- [TASK ITEM] Could you return each entry below exactly as written, minus any pictures?

- [INPUT MATERIAL]
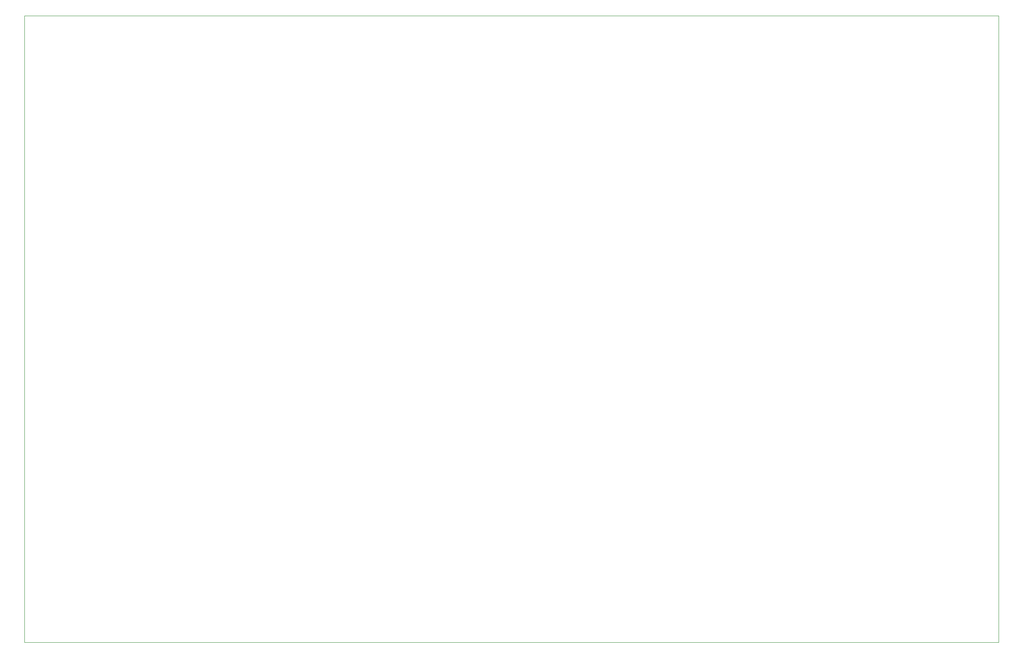
<source format=gbr>
%TF.GenerationSoftware,KiCad,Pcbnew,(5.1.9)-1*%
%TF.CreationDate,2022-04-05T19:21:43+02:00*%
%TF.ProjectId,Hexagon_Desk,48657861-676f-46e5-9f44-65736b2e6b69,rev?*%
%TF.SameCoordinates,Original*%
%TF.FileFunction,Profile,NP*%
%FSLAX46Y46*%
G04 Gerber Fmt 4.6, Leading zero omitted, Abs format (unit mm)*
G04 Created by KiCad (PCBNEW (5.1.9)-1) date 2022-04-05 19:21:43*
%MOMM*%
%LPD*%
G01*
G04 APERTURE LIST*
%TA.AperFunction,Profile*%
%ADD10C,0.050000*%
%TD*%
G04 APERTURE END LIST*
D10*
X228600000Y-27940000D02*
X29210000Y-27940000D01*
X228600000Y-156210000D02*
X228600000Y-27940000D01*
X29210000Y-156210000D02*
X228600000Y-156210000D01*
X29210000Y-27940000D02*
X29210000Y-156210000D01*
M02*

</source>
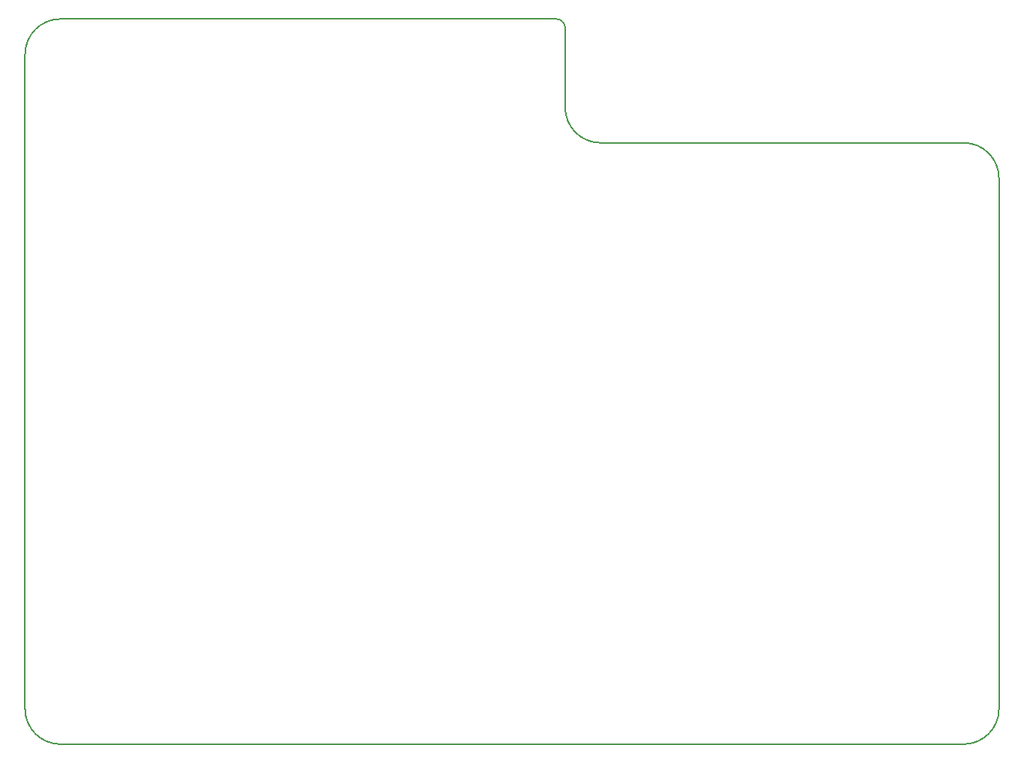
<source format=gm1>
G04 #@! TF.FileFunction,Profile,NP*
%FSLAX46Y46*%
G04 Gerber Fmt 4.6, Leading zero omitted, Abs format (unit mm)*
G04 Created by KiCad (PCBNEW (2015-09-17 BZR 6202)-product) date Monday, October 05, 2015 'PMt' 06:03:28 PM*
%MOMM*%
G01*
G04 APERTURE LIST*
%ADD10C,0.100000*%
%ADD11C,0.150000*%
G04 APERTURE END LIST*
D10*
D11*
X61000000Y81000000D02*
G75*
G03X60000000Y82000000I-1000000J0D01*
G01*
X61000000Y81000000D02*
X61000000Y72000000D01*
X48000000Y82000000D02*
X60000000Y82000000D01*
X70000000Y68000000D02*
X65000000Y68000000D01*
X61000000Y72000000D02*
G75*
G03X65000000Y68000000I4000000J0D01*
G01*
X106000000Y68000000D02*
X70000000Y68000000D01*
X0Y4000000D02*
G75*
G03X4000000Y0I4000000J0D01*
G01*
X106000000Y0D02*
G75*
G03X110000000Y4000000I0J4000000D01*
G01*
X110000000Y64000000D02*
G75*
G03X106000000Y68000000I-4000000J0D01*
G01*
X4000000Y82000000D02*
G75*
G03X0Y78000000I0J-4000000D01*
G01*
X4000000Y0D02*
X106000000Y0D01*
X0Y78000000D02*
X0Y4000000D01*
X48000000Y82000000D02*
X4000000Y82000000D01*
X110000000Y4000000D02*
X110000000Y64000000D01*
M02*

</source>
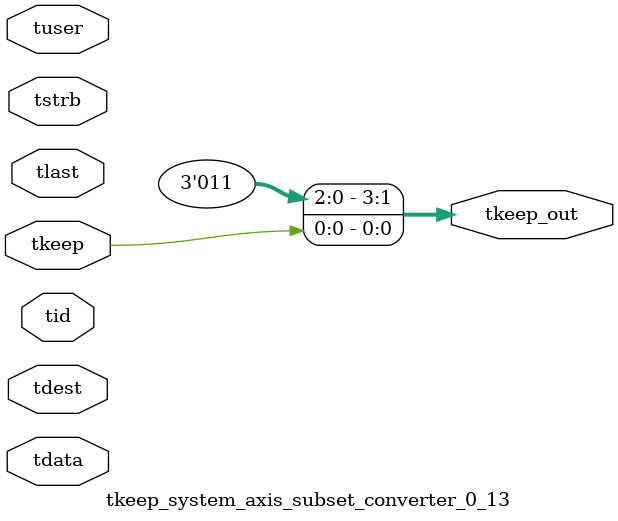
<source format=v>


`timescale 1ps/1ps

module tkeep_system_axis_subset_converter_0_13 #
(
parameter C_S_AXIS_TDATA_WIDTH = 32,
parameter C_S_AXIS_TUSER_WIDTH = 0,
parameter C_S_AXIS_TID_WIDTH   = 0,
parameter C_S_AXIS_TDEST_WIDTH = 0,
parameter C_M_AXIS_TDATA_WIDTH = 32
)
(
input  [(C_S_AXIS_TDATA_WIDTH == 0 ? 1 : C_S_AXIS_TDATA_WIDTH)-1:0     ] tdata,
input  [(C_S_AXIS_TUSER_WIDTH == 0 ? 1 : C_S_AXIS_TUSER_WIDTH)-1:0     ] tuser,
input  [(C_S_AXIS_TID_WIDTH   == 0 ? 1 : C_S_AXIS_TID_WIDTH)-1:0       ] tid,
input  [(C_S_AXIS_TDEST_WIDTH == 0 ? 1 : C_S_AXIS_TDEST_WIDTH)-1:0     ] tdest,
input  [(C_S_AXIS_TDATA_WIDTH/8)-1:0 ] tkeep,
input  [(C_S_AXIS_TDATA_WIDTH/8)-1:0 ] tstrb,
input                                                                    tlast,
output [(C_M_AXIS_TDATA_WIDTH/8)-1:0 ] tkeep_out
);

assign tkeep_out = {2'b11,tkeep[0:0]};

endmodule


</source>
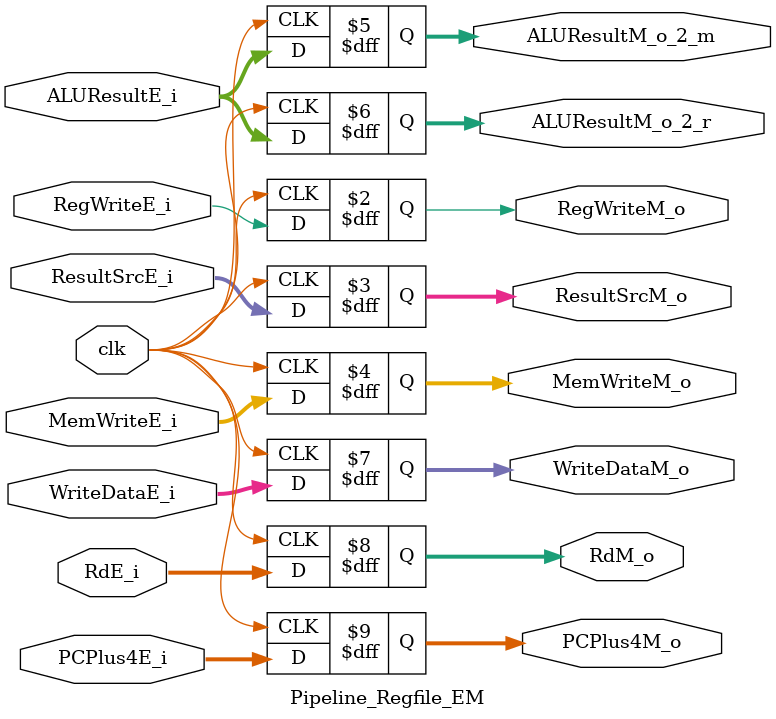
<source format=sv>
module Pipeline_Regfile_EM (
    //INPUTS
    input logic             clk,
    input logic             RegWriteE_i,
    input logic [1: 0]      ResultSrcE_i,
    input logic [2: 0]      MemWriteE_i,

    input logic [31:0]      ALUResultE_i,
    input logic [31:0]      WriteDataE_i,
    input logic [4: 0]      RdE_i,
    input logic [31:0]      PCPlus4E_i,

    //OUTPUTS
    output logic            RegWriteM_o,
    output logic [1: 0]     ResultSrcM_o,
    output logic [2: 0]      MemWriteM_o,

    output logic [31:0]     ALUResultM_o_2_m,
    output logic [31:0]     ALUResultM_o_2_r,
    output logic [31:0]     WriteDataM_o, 
    output logic [4: 0]     RdM_o,
    output logic [31:0]     PCPlus4M_o
);

always_ff @(posedge clk) begin
    RegWriteM_o <= RegWriteE_i;
    ResultSrcM_o <= ResultSrcE_i;
    MemWriteM_o <= MemWriteE_i;
    ALUResultM_o_2_m <= ALUResultE_i;
    ALUResultM_o_2_r <= ALUResultE_i;
    WriteDataM_o <= WriteDataE_i;
    RdM_o <= RdE_i;
    PCPlus4M_o <= PCPlus4E_i;
end

endmodule

</source>
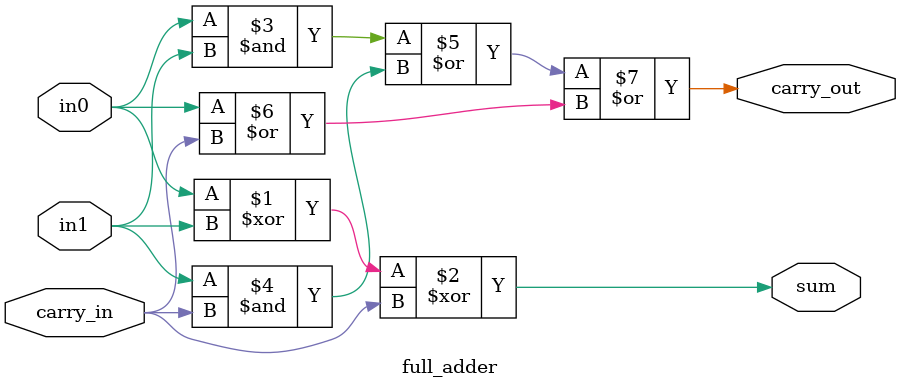
<source format=v>
module full_adder(
    input in0,
    input in1,
    input carry_in,
    output sum,
    output carry_out
);

assign sum=in0 ^ in1 ^ carry_in;
assign carry_out=(in0&in1)|(in1&carry_in)|(in0|carry_in);



endmodule
</source>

- [ANSWER TO THE PROBLEM]
<source format=gbr>
%TF.GenerationSoftware,KiCad,Pcbnew,(5.1.9)-1*%
%TF.CreationDate,2022-04-05T19:21:43+02:00*%
%TF.ProjectId,Hexagon_Desk,48657861-676f-46e5-9f44-65736b2e6b69,rev?*%
%TF.SameCoordinates,Original*%
%TF.FileFunction,Profile,NP*%
%FSLAX46Y46*%
G04 Gerber Fmt 4.6, Leading zero omitted, Abs format (unit mm)*
G04 Created by KiCad (PCBNEW (5.1.9)-1) date 2022-04-05 19:21:43*
%MOMM*%
%LPD*%
G01*
G04 APERTURE LIST*
%TA.AperFunction,Profile*%
%ADD10C,0.050000*%
%TD*%
G04 APERTURE END LIST*
D10*
X228600000Y-27940000D02*
X29210000Y-27940000D01*
X228600000Y-156210000D02*
X228600000Y-27940000D01*
X29210000Y-156210000D02*
X228600000Y-156210000D01*
X29210000Y-27940000D02*
X29210000Y-156210000D01*
M02*

</source>
<source format=gm1>
G04 #@! TF.FileFunction,Profile,NP*
%FSLAX46Y46*%
G04 Gerber Fmt 4.6, Leading zero omitted, Abs format (unit mm)*
G04 Created by KiCad (PCBNEW (2015-09-17 BZR 6202)-product) date Monday, October 05, 2015 'PMt' 06:03:28 PM*
%MOMM*%
G01*
G04 APERTURE LIST*
%ADD10C,0.100000*%
%ADD11C,0.150000*%
G04 APERTURE END LIST*
D10*
D11*
X61000000Y81000000D02*
G75*
G03X60000000Y82000000I-1000000J0D01*
G01*
X61000000Y81000000D02*
X61000000Y72000000D01*
X48000000Y82000000D02*
X60000000Y82000000D01*
X70000000Y68000000D02*
X65000000Y68000000D01*
X61000000Y72000000D02*
G75*
G03X65000000Y68000000I4000000J0D01*
G01*
X106000000Y68000000D02*
X70000000Y68000000D01*
X0Y4000000D02*
G75*
G03X4000000Y0I4000000J0D01*
G01*
X106000000Y0D02*
G75*
G03X110000000Y4000000I0J4000000D01*
G01*
X110000000Y64000000D02*
G75*
G03X106000000Y68000000I-4000000J0D01*
G01*
X4000000Y82000000D02*
G75*
G03X0Y78000000I0J-4000000D01*
G01*
X4000000Y0D02*
X106000000Y0D01*
X0Y78000000D02*
X0Y4000000D01*
X48000000Y82000000D02*
X4000000Y82000000D01*
X110000000Y4000000D02*
X110000000Y64000000D01*
M02*

</source>
<source format=v>


`timescale 1ps/1ps

module tkeep_system_axis_subset_converter_0_13 #
(
parameter C_S_AXIS_TDATA_WIDTH = 32,
parameter C_S_AXIS_TUSER_WIDTH = 0,
parameter C_S_AXIS_TID_WIDTH   = 0,
parameter C_S_AXIS_TDEST_WIDTH = 0,
parameter C_M_AXIS_TDATA_WIDTH = 32
)
(
input  [(C_S_AXIS_TDATA_WIDTH == 0 ? 1 : C_S_AXIS_TDATA_WIDTH)-1:0     ] tdata,
input  [(C_S_AXIS_TUSER_WIDTH == 0 ? 1 : C_S_AXIS_TUSER_WIDTH)-1:0     ] tuser,
input  [(C_S_AXIS_TID_WIDTH   == 0 ? 1 : C_S_AXIS_TID_WIDTH)-1:0       ] tid,
input  [(C_S_AXIS_TDEST_WIDTH == 0 ? 1 : C_S_AXIS_TDEST_WIDTH)-1:0     ] tdest,
input  [(C_S_AXIS_TDATA_WIDTH/8)-1:0 ] tkeep,
input  [(C_S_AXIS_TDATA_WIDTH/8)-1:0 ] tstrb,
input                                                                    tlast,
output [(C_M_AXIS_TDATA_WIDTH/8)-1:0 ] tkeep_out
);

assign tkeep_out = {2'b11,tkeep[0:0]};

endmodule


</source>
<source format=sv>
module Pipeline_Regfile_EM (
    //INPUTS
    input logic             clk,
    input logic             RegWriteE_i,
    input logic [1: 0]      ResultSrcE_i,
    input logic [2: 0]      MemWriteE_i,

    input logic [31:0]      ALUResultE_i,
    input logic [31:0]      WriteDataE_i,
    input logic [4: 0]      RdE_i,
    input logic [31:0]      PCPlus4E_i,

    //OUTPUTS
    output logic            RegWriteM_o,
    output logic [1: 0]     ResultSrcM_o,
    output logic [2: 0]      MemWriteM_o,

    output logic [31:0]     ALUResultM_o_2_m,
    output logic [31:0]     ALUResultM_o_2_r,
    output logic [31:0]     WriteDataM_o, 
    output logic [4: 0]     RdM_o,
    output logic [31:0]     PCPlus4M_o
);

always_ff @(posedge clk) begin
    RegWriteM_o <= RegWriteE_i;
    ResultSrcM_o <= ResultSrcE_i;
    MemWriteM_o <= MemWriteE_i;
    ALUResultM_o_2_m <= ALUResultE_i;
    ALUResultM_o_2_r <= ALUResultE_i;
    WriteDataM_o <= WriteDataE_i;
    RdM_o <= RdE_i;
    PCPlus4M_o <= PCPlus4E_i;
end

endmodule

</source>
<source format=v>
module full_adder(
    input in0,
    input in1,
    input carry_in,
    output sum,
    output carry_out
);

assign sum=in0 ^ in1 ^ carry_in;
assign carry_out=(in0&in1)|(in1&carry_in)|(in0|carry_in);



endmodule
</source>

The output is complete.